Through the support of Australian pioneers of regional second track diplomacy, including Tony Milner and Des Ball, I met people like former ASEAN Secretary-General Ong Keng Yong from Singapore, legendary Indonesian policy-broker Dewi Fortuna Anwar, Thailand’s famous political scientist Thitinan Pongsudhirak, the great team at the Diplomatic Academy of Vietnam, and the full range of ministers, diplomats, dealmakers, military officers, and contrarian professors.

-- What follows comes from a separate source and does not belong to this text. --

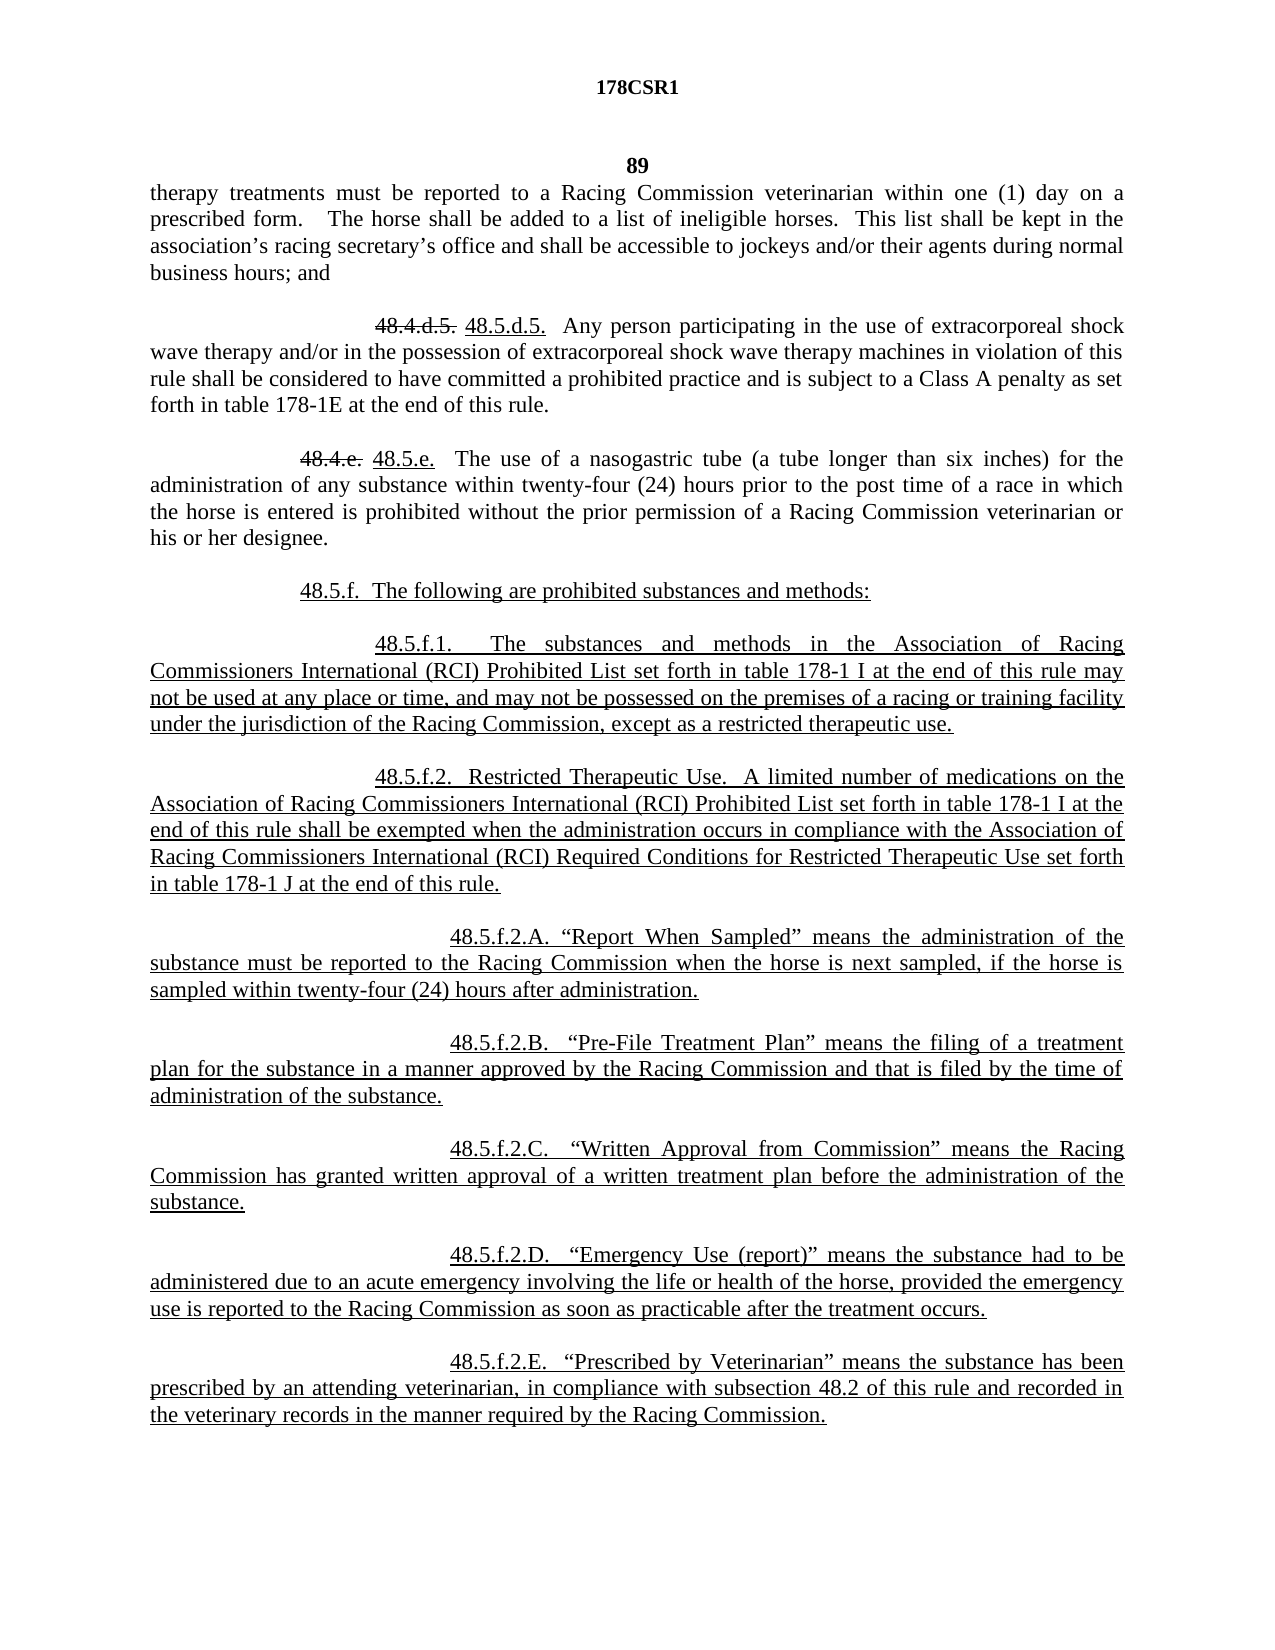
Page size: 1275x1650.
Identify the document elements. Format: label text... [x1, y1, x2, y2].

When I started out, I was green but eager – I cherished everything I learned along the way. There are people I met many years ago with whom I still collaborate on many things, including, for example, Lina Alexandra, my Indonesian co-author on the ASEAN-Australia 50th anniversary report.

Thinking of today’s young leaders, we now have a proliferation of other mechanisms that bring the next generation together, including the ASEAN-Australia Strategic Youth Partnership, the Australia-Indonesia Youth Association, New Colombo Plan, Australia Awards, the Westpac Asian Exchange Scholarships, a wide range of Australian university alumni groups, and so much more.

My recommendation is that aspiring leaders should engage in these forums for informal diplomacy, build long-term relationships, keep turning up, and seek to bring a positive, open attitude. Curiosity and generosity are always useful attributes. Where possible we should all be looking for new ways to institutionalise and systematise what we are doing well.

ASEAN diplomacy, at its best, is about refining the structures for how diverse people can work collectively in ways that still allow for ambiguity and even some level of productive contradiction. Thinking ahead to future anniversaries in ASEAN-Australia relations, the celebrations will be so much sweeter if we plan towards building leaders across generations, and work proactively to manage tomorrow’s risks and opportunities together.

 

Professor Nicholas Farrelly is a Pro Vice-Chancellor at the University of Tasmania. This is an edited version of his keynote remarks at the 16th ASEAN – Australia – New Zealand Dialogue in Kuala Lumpur, Malaysia, on 24 October 2024. He was recently announced by Foreign Minister Penny Wong as a member of the inaugural advisory board of the ASEAN-Australia Centre. These are Professor Farrelly’s personal views.